Divorce etc. Procedure
The High Court and County Court have the power to hear divorce matters. The County Court hears divorce matters when the parties are domiciled in Northern Ireland or habitually resident in the jurisdiction before the petition. The High Court also has jurisdiction to hear divorce petitions.
Many divorces are undefended; such cases generally come before the County Court. A case may be transferred to the High Court if circumstances arise, including the difficulty and importance of the issues, and the court deems it desirable. It may also be transferred to another County Court for convenience.
An application for divorce is initiated by a petition. An application is made for a conditional decree or a decree initially, followed by an application for an absolute decree.
A petition must contain certain information regarding the applicant and respondent, children, and applications for ancillary relief in relation to property, maintenance, custody, etc. Where there are children, full details of the proposed arrangements must be provided.
The petition is lodged together with supporting documentation as required in the matrimonial office.
Once the petition is lodged, the court serves a copy of the petition on the respondent, along with certain explanatory documents and a form for acknowledgment of service. The respondent is required to confirm whether they propose to contest the application or seek ancillary reliefs. A reply may be filed by the respondent.
After acknowledgment of service, the petitioner applies to the court for directions. If the respondent contests the petitioner, this must be supported by a cross-petition setting out answers to the allegations made within 21 days.
When the answer is filed in a County Court, the Master transfers the matter to the High Court unless the denial does not allege any grounds, in which case it may be treated as undefended.
A certificate of readiness must be filed before the trial. The case is then heard by way of a full oral hearing unless this is dispensed with on foot of #[10:18] of an application to a master.
In certain cases, verbal testimony may not be required when no grounds are relied upon. The parties may file affidavits, and the matter may be heard in chambers.
In an undefended case or when proof of the facts is relied upon in a contested case, the judge issues a certificate that precedes the granting of an initial decree.
An absolute decree is granted without an application from the petitioner, submitted at least six weeks after the initial decree #[10:18] or an application from the respondent made within three months. Alternatively, the respondent and certain other interested parties may challenge the making absolute of the divorce.
Before making a decree absolute, the court must be satisfied that proper arrangements have been made for the children of the family. The proceedings may be delayed until this matter has been determined.
In the case of petitions for divorce and judicial separation where children are involved, the Master must refer the matter to conciliation and mediation services. The court may also adjourn and encourage conciliation and mediation.
The court is obliged to investigate the adequacy of the arrangements for children and may require a welfare report and parties’ attendance.
The Matrimonial and Family Proceedings (Northern Ireland) Order 1989 permit a person to apply for a declaration as to the validity of an annulment, divorce, or separation granted anywhere outside Northern Ireland. The declaration seeks to recognise such orders.
A divorce or judicial separation obtained outside Northern Ireland will be recognised under the Recognition of Divorces and Legal Separation Act 1971. It is required that:
- One spouse is habitually resident in the country or was a national of the country where the divorce was granted.
- In the jurisdiction where granted, one was domiciled, and the decree was recognised under the law of the other’s domicile.
- Neither was domiciled, but the decree was recognised by the jurisdictions in which they were domiciled.
If there is an appeal against the grant or refusal of a decree of divorce, it goes to the Court of Appeal.
A decree of divorce dissolves the marriage and permits both parties to remarry. A gift made in a will to a person divorced or afterward is presumed to be rendered valid. The same applies to an appointment as a personal representative.
Generally, the parties must be married for at least two years before a judicial separation may be granted. The grounds for judicial separation are the same as those for divorce.
Where there is a reasonable possibility of reconciliation at any time, the proceedings may be adjourned to attempt reconciliation.
When children are involved, the court must refer the matter to a suitably qualified person to consider the possibility of conciliation.

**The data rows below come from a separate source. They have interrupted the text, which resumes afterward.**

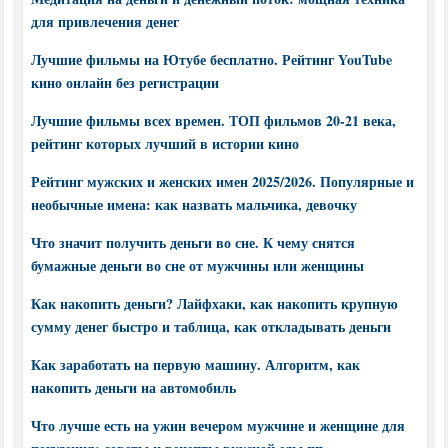
для привлечения денег
Лучшие фильмы на Ютубе бесплатно. Рейтинг YouTube
кино онлайн без регистрации
Лучшие фильмы всех времен. ТОП фильмов 20-21 века,
рейтинг которых лучший в истории кино
Рейтинг мужских и женских имен 2025/2026. Популярные и
необычные имена: как назвать мальчика, девочку
Что значит получить деньги во сне. К чему снятся
бумажные деньги во сне от мужчины или женщины
Как накопить деньги? Лайфхаки, как накопить крупную
сумму денег быстро и таблица, как откладывать деньги
Как заработать на первую машину. Алгоритм, как
накопить деньги на автомобиль
Что лучше есть на ужин вечером мужчине и женщине для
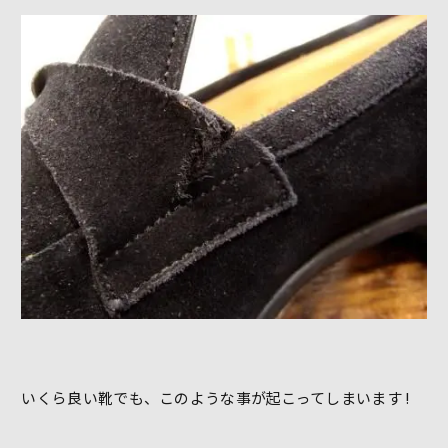
いくら良い靴でも、このような事が起こってしまいます !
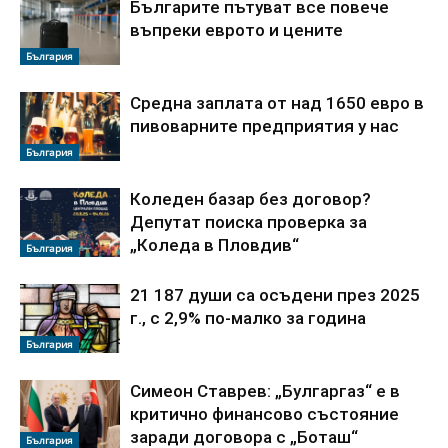
Българите пътуват все повече
въпреки еврото и цените
България
Средна заплата от над 1650 евро в
пивоварните предприятия у нас
България
Коледен базар без договор?
Депутат поиска проверка за
„Коледа в Пловдив“
България
21 187 души са осъдени през 2025
г., с 2,9% по-малко за година
България
Симеон Ставрев: „Булгаргаз“ е в
критично финансово състояние
заради договора с „Боташ“
България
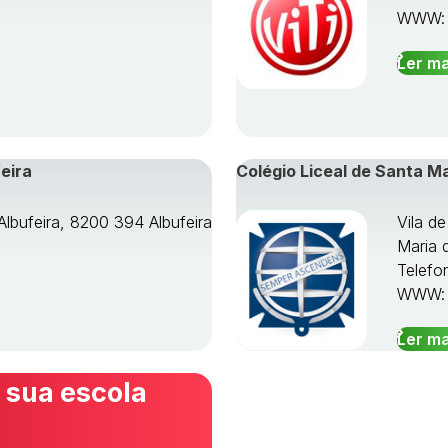
WWW
Ler ma
eira
Colégio Liceal de Santa M
Albufeira, 8200 394 Albufeira
Vila d
Maria 
Telefo
WWW
Ler ma
 sua escola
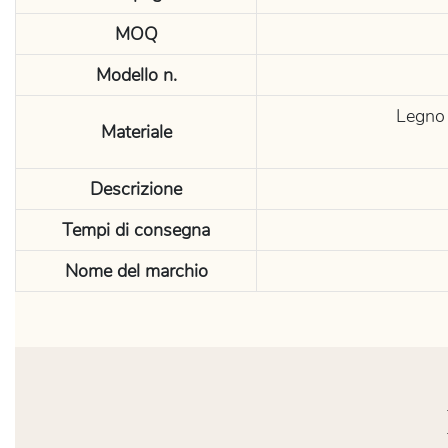
MOQ
Modello n.
Legno 
Materiale
Descrizione
Tempi di consegna
Nome del marchio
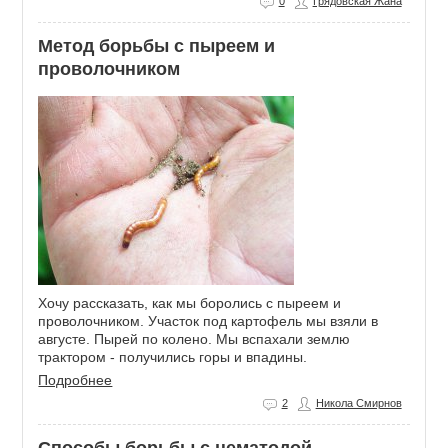
0
Грядовская Жана
Метод борьбы с пыреем и
проволочником
Хочу рассказать, как мы боролись с пыреем и
проволочником. Участок под картофель мы взяли в
августе. Пырей по колено. Мы вспахали землю
трактором - получились горы и впадины.
Подробнее
2
Никола Смирнов
Способы борьбы с нематодой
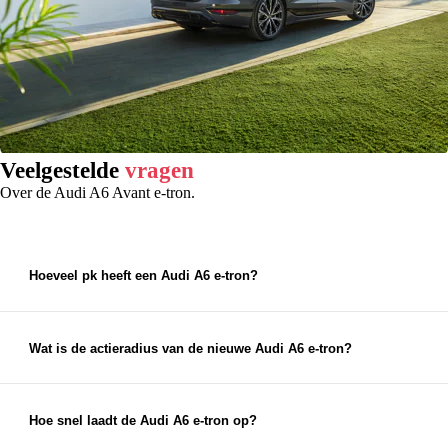
Veelgestelde
vragen
Over de Audi A6 Avant e-tron.
Hoeveel pk heeft een Audi A6 e-tron?
De Audi A6 Avant e-tron en Audi A6 Sportback e-tron
hebben een vermogen van 270kW / 367 pk
Wat is de actieradius van de nieuwe Audi A6 e-tron?
De WLTP-actieradius van de Audi A6 e-tron bedraagt 720
km.
Hoe snel laadt de Audi A6 e-tron op?
Met de nieuwe Audi A6 e-tron is snelladen tot maximaal 270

The legal consequence of judicial separation is that the parties are released from their obligation to live together. The parties may subsequently apply for divorce.

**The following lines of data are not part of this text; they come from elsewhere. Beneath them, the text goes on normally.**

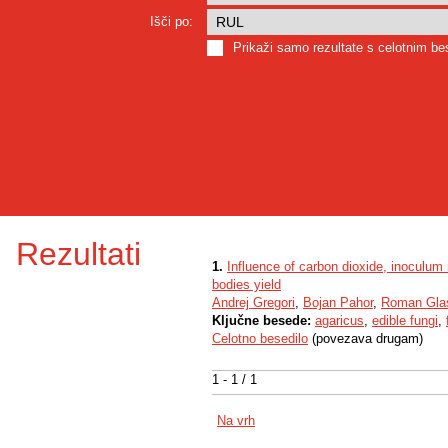
Išči po:
Prikaži samo rezultate s celotnim b
Rezultati
1.
Influence of carbon dioxide, inoculum 
bodies yield
Andrej Gregori
,
Bojan Pahor
,
Roman Gla
Ključne besede:
agaricus
,
edible fungi
,
Celotno besedilo
(povezava drugam)
1 - 1 / 1
Na vrh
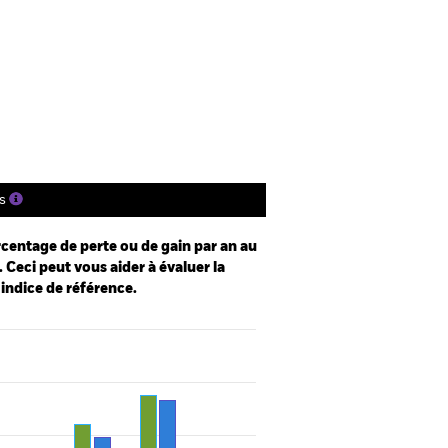
SFDR Web Disclosure
Télécharger
tions
Documentation
s
centage de perte ou de gain par an au
 Ceci peut vous aider à évaluer la
 indice de référence.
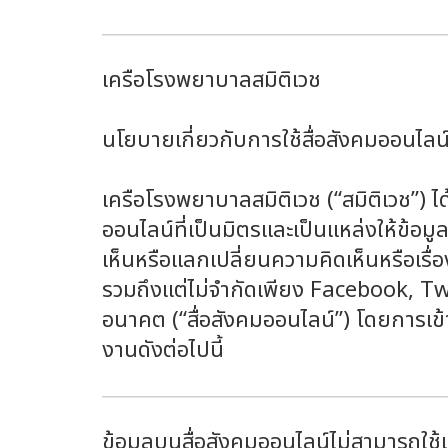
เครือโรงพยาบาลสมิติเวช
นโยบายเกี่ยวกับการใช้สื่อสังคมออนไลน
เครือโรงพยาบาลสมิติเวช (“สมิติเวช”) ไ
ออนไลน์ที่เป็นมิตรและเป็นแหล่งให้ข้อมู
เห็นหรือแลกเปลี่ยนความคิดเห็นหรือเรื่
รวมถึงแต่ไม่จำกัดเพียง Facebook, Twitt
อนาคต (“สื่อสังคมออนไลน์”) โดยการเข
งานดังต่อไปนี้
ข้อมูลบนสื่อสังคมออนไลน์ไม่สามารถใช้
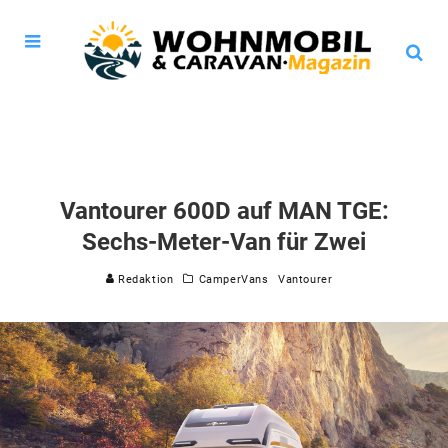
Vantourer 600D auf MAN TGE:
Sechs-Meter-Van für Zwei
Redaktion
CamperVans
Vantourer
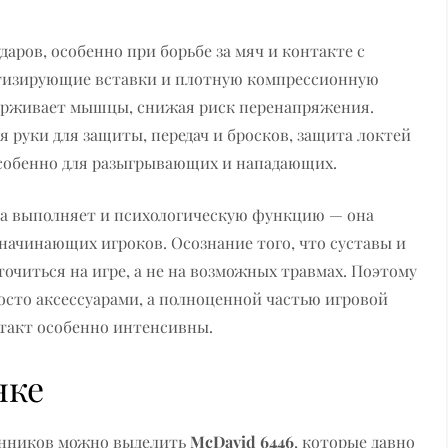
аров, особенно при борьбе за мяч и контакте с
ртизирующие вставки и плотную компрессионную
оддерживает мышцы, снижая риск перенапряжения.
я руки для защиты, передач и бросков, защита локтей
собенно для разыгрывающих и нападающих.
а выполняет и психологическую функцию — она
начинающих игроков. Осознание того, что суставы и
читься на игре, а не на возможных травмах. Поэтому
осто аксессуарами, а полноценной частью игровой
онтакт особенно интенсивны.
нке
енников можно выделить
McDavid 6446
, которые давно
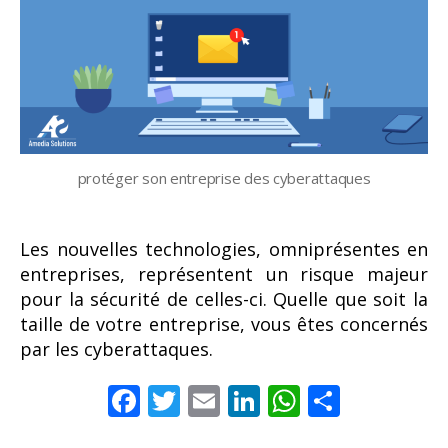
protéger son entreprise des cyberattaques
Les nouvelles technologies, omniprésentes en
entreprises, représentent un risque majeur
pour la sécurité de celles-ci. Quelle que soit la
taille de votre entreprise, vous êtes concernés
par les cyberattaques.
F
T
E
Li
W
P
ac
w
m
n
h
ar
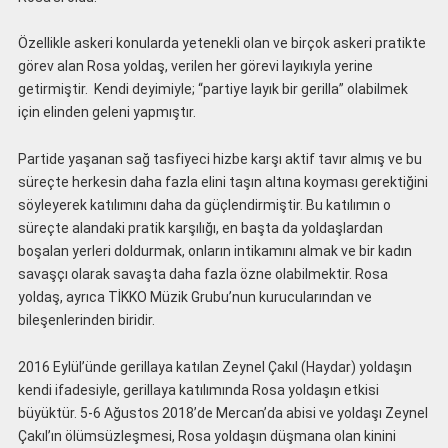
Özellikle askeri konularda yetenekli olan ve birçok askeri pratikte
görev alan Rosa yoldaş, verilen her görevi layıkıyla yerine
getirmiştir. Kendi deyimiyle; “partiye layık bir gerilla” olabilmek
için elinden geleni yapmıştır.
Partide yaşanan sağ tasfiyeci hizbe karşı aktif tavır almış ve bu
süreçte herkesin daha fazla elini taşın altına koyması gerektiğini
söyleyerek katılımını daha da güçlendirmiştir. Bu katılımın o
süreçte alandaki pratik karşılığı, en başta da yoldaşlardan
boşalan yerleri doldurmak, onların intikamını almak ve bir kadın
savaşçı olarak savaşta daha fazla özne olabilmektir. Rosa
yoldaş, ayrıca TİKKO Müzik Grubu’nun kurucularından ve
bileşenlerinden biridir.
2016 Eylül’ünde gerillaya katılan Zeynel Çakıl (Haydar) yoldaşın
kendi ifadesiyle, gerillaya katılımında Rosa yoldaşın etkisi
büyüktür. 5-6 Ağustos 2018’de Mercan’da abisi ve yoldaşı Zeynel
Çakıl’ın ölümsüzleşmesi, Rosa yoldaşın düşmana olan kinini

Judicial separation may be accompanied by court orders related to maintenance, financial provision, and orders concerning children and related matters.

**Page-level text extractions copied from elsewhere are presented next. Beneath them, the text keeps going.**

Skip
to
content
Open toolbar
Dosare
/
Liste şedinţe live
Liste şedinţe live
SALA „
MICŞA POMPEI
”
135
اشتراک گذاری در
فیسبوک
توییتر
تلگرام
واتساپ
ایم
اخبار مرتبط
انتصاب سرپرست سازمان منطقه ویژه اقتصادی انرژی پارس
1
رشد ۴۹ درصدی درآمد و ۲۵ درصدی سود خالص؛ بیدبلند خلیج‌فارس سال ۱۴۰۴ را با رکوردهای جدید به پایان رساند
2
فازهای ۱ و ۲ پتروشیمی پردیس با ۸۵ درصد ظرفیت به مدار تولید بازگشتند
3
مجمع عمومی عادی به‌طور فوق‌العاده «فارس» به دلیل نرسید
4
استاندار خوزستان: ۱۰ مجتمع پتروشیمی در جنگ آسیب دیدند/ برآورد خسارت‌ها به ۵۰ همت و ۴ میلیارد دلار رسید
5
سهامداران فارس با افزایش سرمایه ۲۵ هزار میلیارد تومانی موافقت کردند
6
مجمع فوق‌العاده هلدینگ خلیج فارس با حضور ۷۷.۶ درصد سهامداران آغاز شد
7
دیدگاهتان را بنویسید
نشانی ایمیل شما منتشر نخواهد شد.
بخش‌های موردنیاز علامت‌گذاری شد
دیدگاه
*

An order of judicial separation may not be granted unless the court is satisfied with the arrangements for the children.
Applications for judicial separation may be accompanied by applications for orders related to matrimonial property, finance, and inheritance. The decree of judicial separation releases rights of inheritance, but gifts left by will are not affected, unlike the position in divorce.
Parties may enter separation agreements dealing with many of the matters that a court may address and grant in a judicial separation.